Au niveau politique :
- certains groupes politiques considèrent le chemin de fer davantage comme une aide sociale plutôt qu'un transport, et rejettent donc les arguments économiques;
- certains groupes politiques veulent appliquer les dispositions sociales des cheminots à l'ensemble des secteurs du transport, à la fois pour des motifs sociaux, mais aussi pour rendre le transport plus cher.
Au niveau culturel :
- les points faibles et les points forts évoqués plus haut ne rencontrent pas de consensus, ni à travers les différents groupes politiques, ni au travers des cultures nationales;
- il persiste chez les cheminots une crainte assumée de ressembler « aux autres », du fait des particularismes sociaux dont jouissait depuis toujours le secteur ferroviaire.
- de nombreux défenseurs du service public défendent le chemin de fer sous un angle strictement national car il reflète une culture propre souvent basée sur un imaginaire qui porte le poids de l'histoire.
Au niveau politique :
- beaucoup de gouvernements hésitent à rénover l'environnement social des cheminots par crainte d'entâcher la paix sociale (dépendant des cultures nationales)

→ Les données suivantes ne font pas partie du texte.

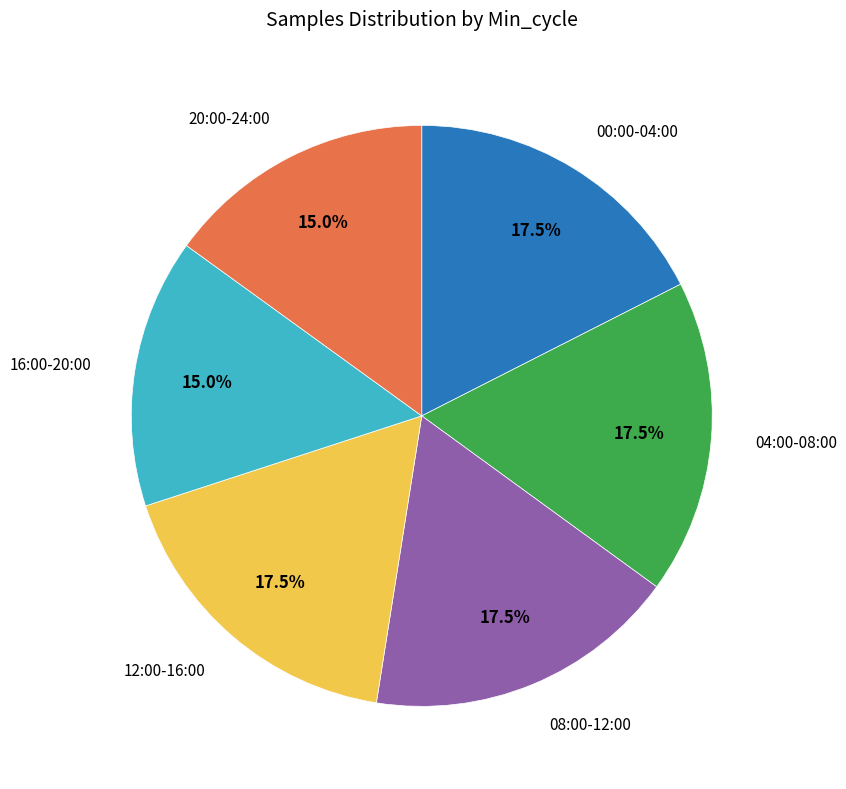

Is there a majority slice in this chart?

No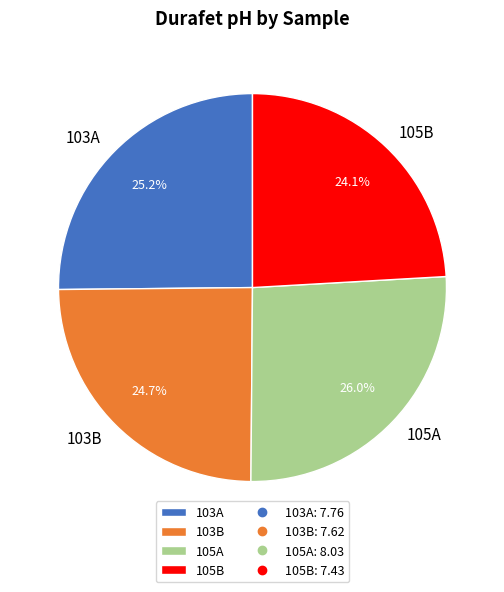

Which has a higher value, 105A or 103B?

105A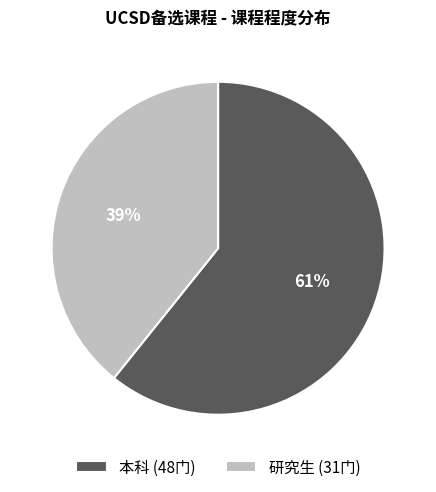

Combined, do 研究生 and 本科 account for over 50%?

Yes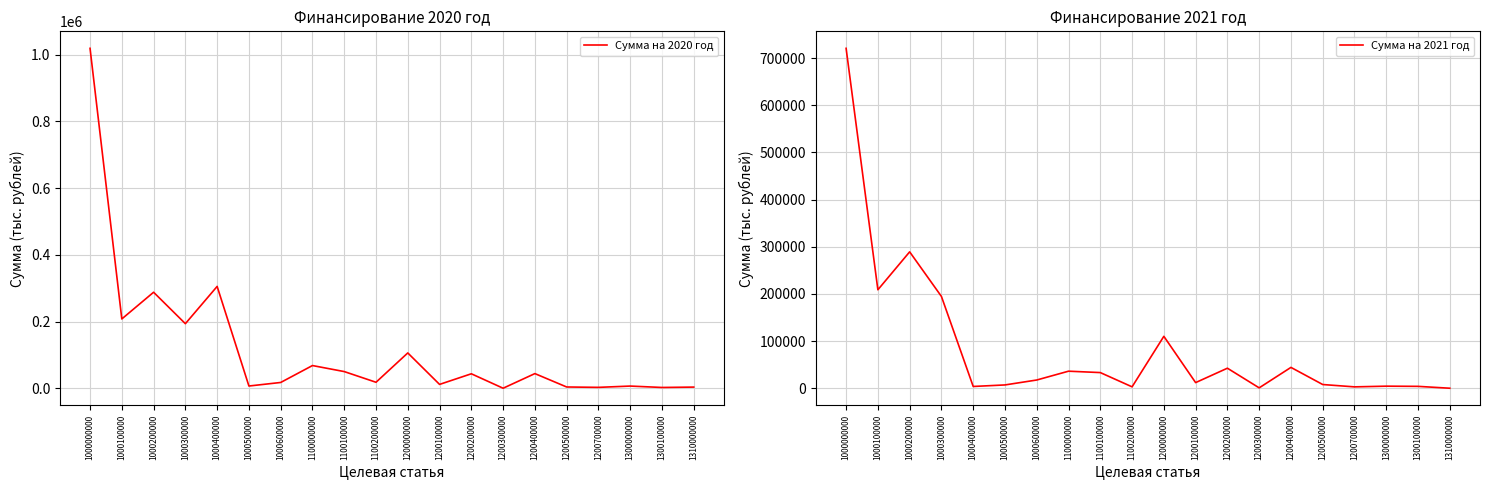

What is the total value across all series at 1000000000?

1740199.4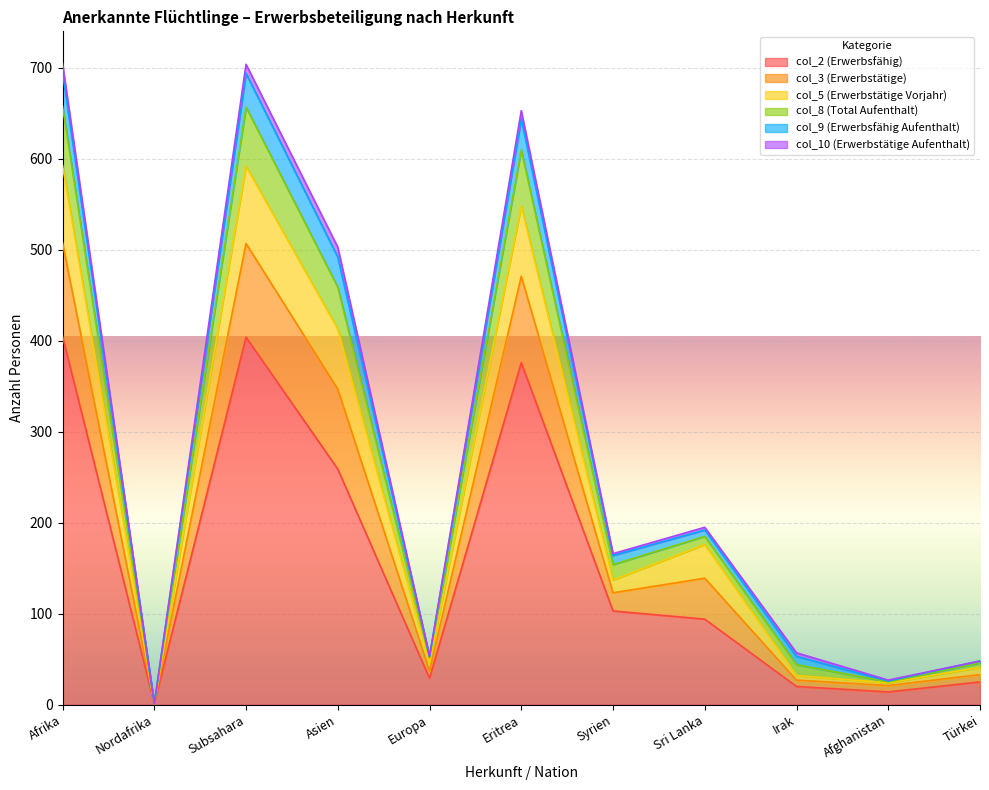

At which label does col_9 (Erwerbsfähig Aufenthalt) first exceed 164?

Afrika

- il y a une tendance des politiciens nationaux à rendre la Commission européenne responsable de leurs propres difficultés budgétaires ou ferroviaires;
- il n'y a pas de consensus sur une vision syndicale commune, du fait de la grande disparité des cultures en Europe;
- il n'y a pas de consensus sur une vision politique commune quant à la gouvernance ferroviaire, du fait des fortes disparités concernant le poids de la loi nationale sur la tutelle ferroviaire;
- il y a des disparités majeures concernant les cultures politiques nationales, entre l'étatisme pur et la décentralisation régionale qui diffère grandement d'un Etat à l'autre, ce qui a une incidence profonde sur la délégation de service public.
Au niveau académique :
- il n'y a pas de consensus académique sur les avantages et inconvénients de la libéralisation du rail, du fait de la diversité des cultures et de l'appartenance idéologique des académiciens;
Au niveau technique :
- L'application depuis toujours de normes technologiques nationales au travers de tous les sous-secteurs ferroviaires a rendu le chemin de fer non-interopérable, en dehors du passage des wagons, notamment au travers de la signalisation et de la détection des trains, une difficulté que l'ERTMS/ETCS est sensé atténuer.